今回、空母機動部隊の動き、巡航ミサイル搭載原潜の派遣、アフガニスタンでのMOAB (Massive Ordnance Air Blast=大規模爆風爆弾)の使用、あるいは岩国基地におけるF35Bの爆弾搭載訓練、SEALS支援船の派遣など、米軍は普段は決して公開しないものを続々と公開した。本当に作戦実施なら、手の内をばらすような馬鹿はしない。

 これらは「太陽節」に合わせて準備した核実験を阻止するための金正恩に対する威嚇行動であり、それを何としても止めさせろという習近平主席に対する強いメッセージである。

 攻撃実施のメルクマールとして、NEO(Non-combatant Evacuation Operation)、つまり「非戦闘員退避作戦」の開始がある。
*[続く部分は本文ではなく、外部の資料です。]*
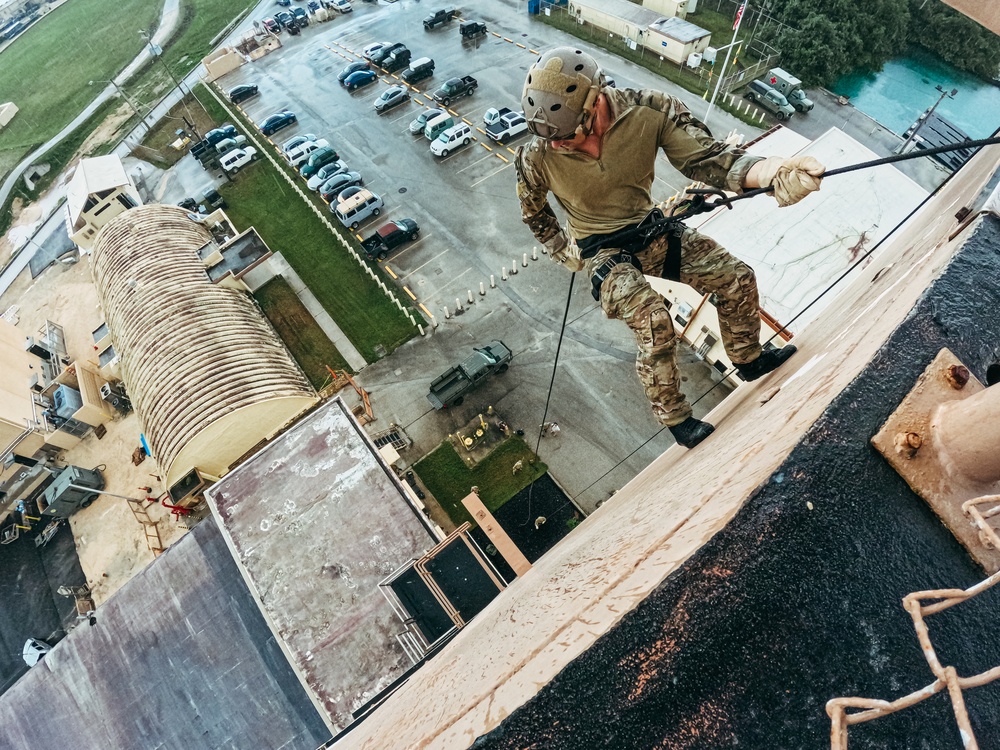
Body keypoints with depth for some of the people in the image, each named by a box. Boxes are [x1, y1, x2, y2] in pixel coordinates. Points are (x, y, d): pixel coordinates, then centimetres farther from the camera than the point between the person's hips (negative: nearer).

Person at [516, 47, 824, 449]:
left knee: (737, 277, 3)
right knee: (654, 323, -28)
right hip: (600, 250, -3)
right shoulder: (537, 157, -20)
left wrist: (770, 170, -40)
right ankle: (674, 417, -1)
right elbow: (534, 213, 1)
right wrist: (565, 251, -3)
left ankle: (748, 358, 32)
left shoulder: (650, 110, -21)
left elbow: (704, 158, -23)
韓国には現在、観光客を含め米国市民や軍人家族(軍人を除く)が10万人余り存在している。米国が北朝鮮に手を出せば、「ソウルを火の海にする」と北朝鮮は公言しており、事実上の人質状態とも言える。

 16日、ヒル元米国務次官補は「韓国には、北朝鮮の大砲の射程に約2000万人が住んでいる」とテレビ番組で指摘している。作戦を命ぜられた司令官がまず考えるのは、一般市民、特に自国民をいかに保護するかである。

まだ発令されていない非戦闘員退避

 ちなみに、「3.11」の原発事故の際、日本でNEOが発動され、関東一円から米軍人家族が一っ子一人いなくなったことはあまり知られていない。
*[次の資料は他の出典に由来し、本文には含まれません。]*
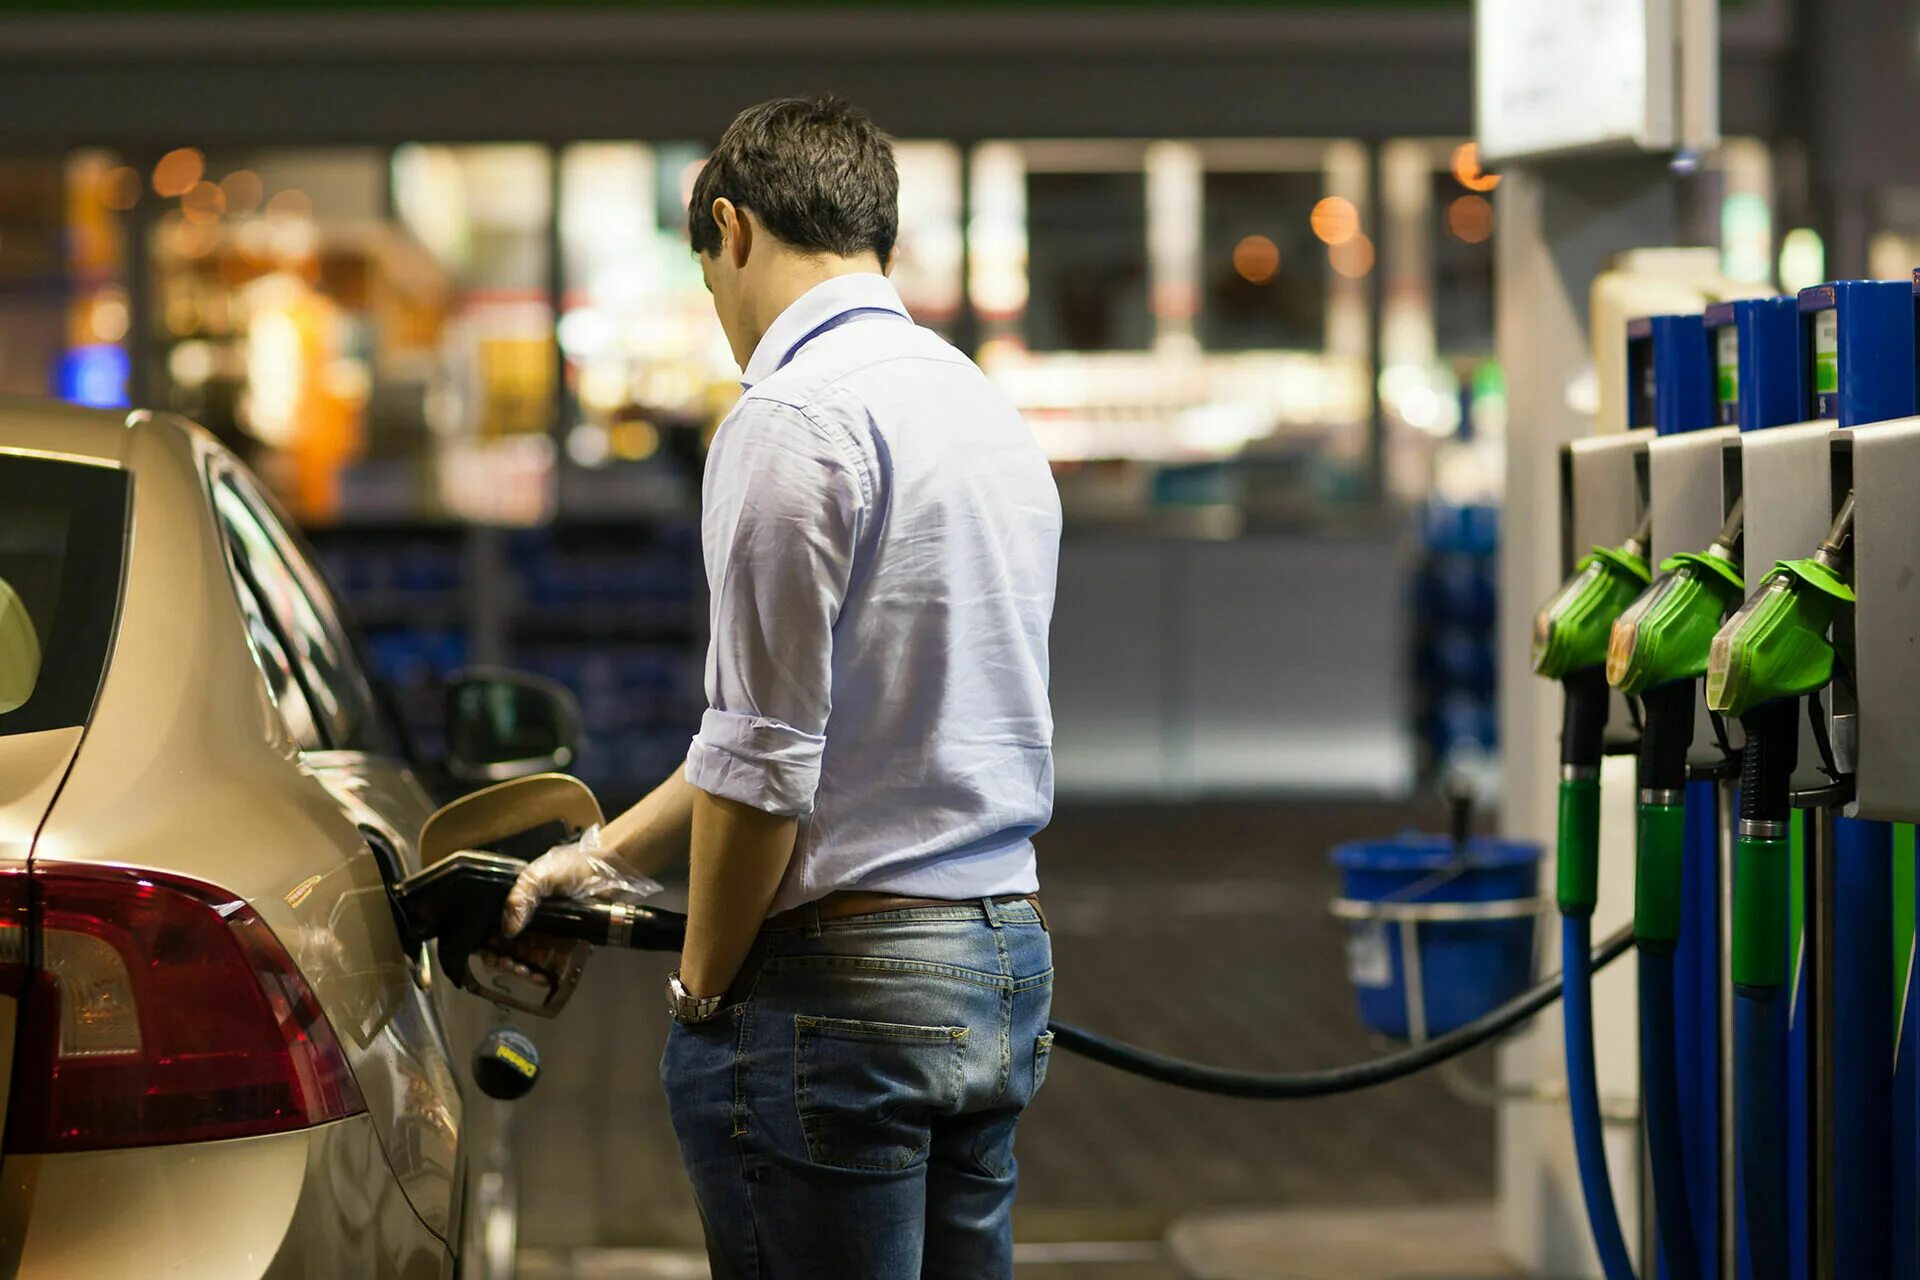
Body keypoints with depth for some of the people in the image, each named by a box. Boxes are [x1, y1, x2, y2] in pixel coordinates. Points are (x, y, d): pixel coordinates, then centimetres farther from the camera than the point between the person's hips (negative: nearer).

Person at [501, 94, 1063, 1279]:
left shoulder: (796, 416, -13)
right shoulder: (992, 410, 15)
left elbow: (765, 763, -16)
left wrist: (703, 983, -2)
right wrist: (608, 854, 25)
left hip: (842, 985, -8)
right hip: (1006, 961, 8)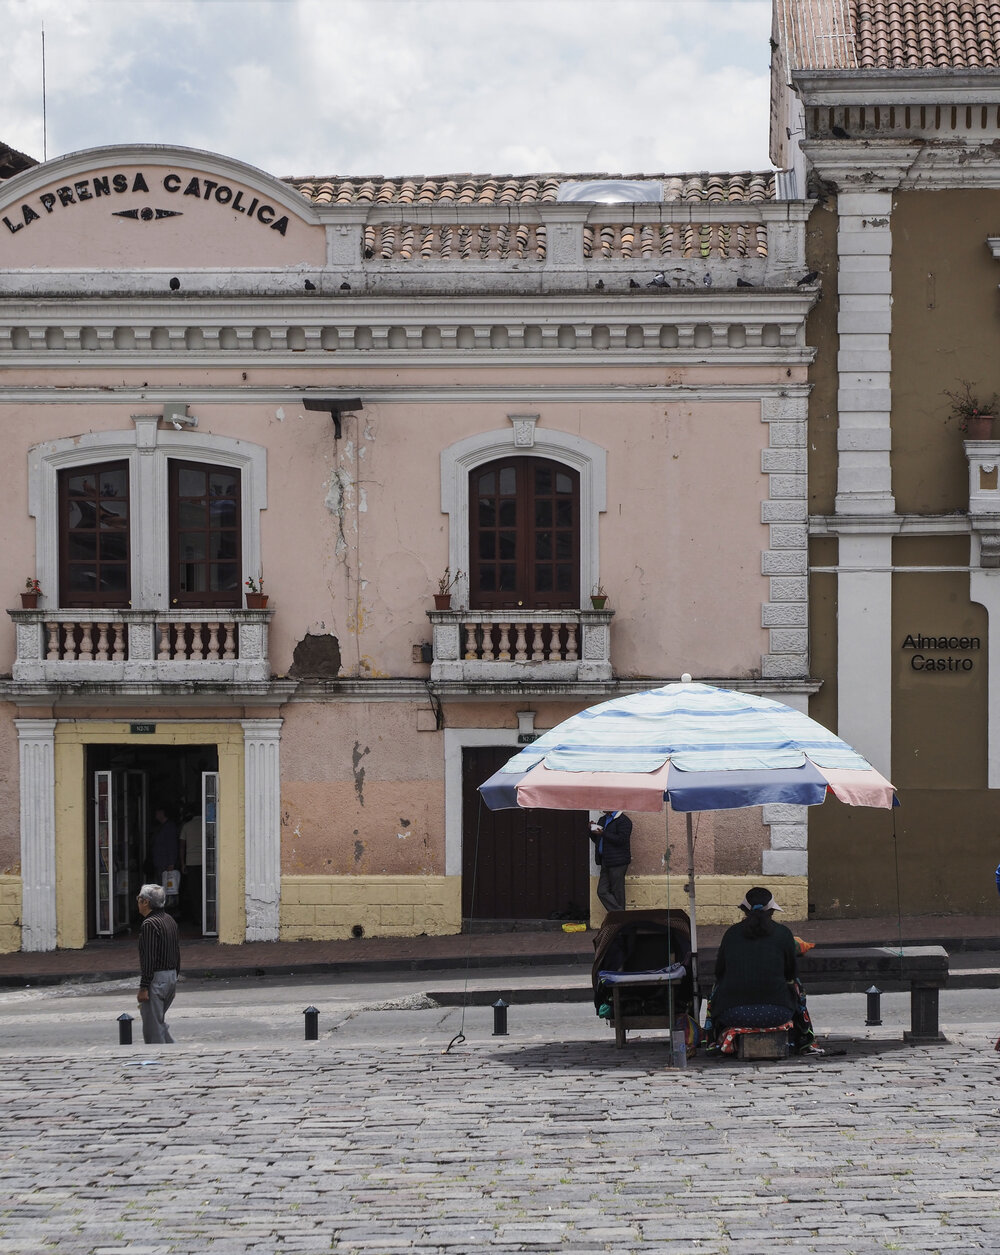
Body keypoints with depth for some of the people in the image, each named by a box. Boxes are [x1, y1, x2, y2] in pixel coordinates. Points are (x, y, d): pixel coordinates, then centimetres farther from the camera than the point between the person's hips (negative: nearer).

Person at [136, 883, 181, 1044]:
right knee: (159, 1020, 19)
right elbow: (177, 951, 17)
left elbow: (149, 958, -21)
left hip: (156, 978, -9)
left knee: (152, 1025, -3)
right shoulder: (170, 920, 11)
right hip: (171, 976, 9)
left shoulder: (149, 924, -17)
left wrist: (143, 987, -20)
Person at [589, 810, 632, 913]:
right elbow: (596, 839, 23)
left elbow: (621, 839, -18)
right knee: (602, 891, -1)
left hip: (617, 862, -8)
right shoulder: (602, 819, 19)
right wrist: (592, 831, 3)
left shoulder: (623, 820, -7)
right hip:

 現段階においては、マイク・ペンス米副大統領が訪韓するなど、NEO「非戦闘員退避作戦」は開始されていない。こんな状態でマティス長官やマクマスター補佐官が攻撃実施を大統領に進言することは先ずあり得ない。

 また一個空母機動部隊と在韓米軍では北朝鮮攻撃には明らかに兵力不足である。北朝鮮攻撃はシリアとは状況は全く異なる。38度線に集中する約1万の火砲(多連装ロケット砲や長射程火砲など)はソウルを向いている。

 ソウルを「火の海」にしないためには、初動でこれらを一挙に壊滅させねばならない。同時に、核施設や核貯蔵施設を完全に破壊しなければならない。これには明らかに兵力不足である。
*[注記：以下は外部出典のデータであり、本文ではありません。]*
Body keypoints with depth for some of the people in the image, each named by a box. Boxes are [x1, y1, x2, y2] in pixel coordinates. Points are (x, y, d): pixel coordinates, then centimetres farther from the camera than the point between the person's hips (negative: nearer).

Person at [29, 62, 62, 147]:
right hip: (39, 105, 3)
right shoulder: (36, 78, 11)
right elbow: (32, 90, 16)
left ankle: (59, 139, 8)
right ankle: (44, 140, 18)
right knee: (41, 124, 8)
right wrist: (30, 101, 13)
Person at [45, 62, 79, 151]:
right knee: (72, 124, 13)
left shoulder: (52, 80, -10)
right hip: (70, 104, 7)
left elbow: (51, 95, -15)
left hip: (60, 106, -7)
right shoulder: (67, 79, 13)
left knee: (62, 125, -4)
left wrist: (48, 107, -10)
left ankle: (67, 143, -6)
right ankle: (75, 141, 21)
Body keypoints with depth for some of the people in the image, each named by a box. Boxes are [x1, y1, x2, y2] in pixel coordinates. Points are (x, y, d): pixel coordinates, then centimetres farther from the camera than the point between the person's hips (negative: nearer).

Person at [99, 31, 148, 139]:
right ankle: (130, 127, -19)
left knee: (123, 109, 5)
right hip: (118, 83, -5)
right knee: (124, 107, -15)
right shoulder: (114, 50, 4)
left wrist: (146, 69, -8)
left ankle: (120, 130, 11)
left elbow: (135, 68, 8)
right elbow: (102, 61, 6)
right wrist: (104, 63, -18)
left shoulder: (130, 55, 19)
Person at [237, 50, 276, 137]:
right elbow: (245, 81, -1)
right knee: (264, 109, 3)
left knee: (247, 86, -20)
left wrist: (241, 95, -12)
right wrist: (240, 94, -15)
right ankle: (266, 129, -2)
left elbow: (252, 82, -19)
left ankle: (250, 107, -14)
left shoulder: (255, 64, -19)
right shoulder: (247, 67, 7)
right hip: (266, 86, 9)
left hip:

 金正恩を直接狙った「斬首作戦」があると主張する専門家もいる。だが実態上、非常に難しい作戦である。リアルタイムで金正恩本人の動向を把握できなければならないからだ。

 これは偵察衛星ではできない。2006年、ザルカウイ容疑者を「斬首」した時のように、側近に裏切り者がいて逐一、金正恩の行動が把握できなければ、現実的にはこの作戦は不可能だ。

 またこの作戦は失敗が許されない。失敗すれば北の独裁者は「火の海」や「核攻撃」を直ちに命ずるだろう。朝鮮半島はシリアとは違って「ちょっとだけ懲罰を」という作戦はあり得ない。「Half Pregnant」はあり得ないのだ。

 米中首脳会談でトランプ大統領は、「中国が影響を行使できないなら、米国は単独でもやる」という強いメッセージを習近平に伝えた。現在、ボールは習近平主席側にある。今回の米軍の動きは、まずは習近平主席の「お手並み拝見」というメッセージなのだ。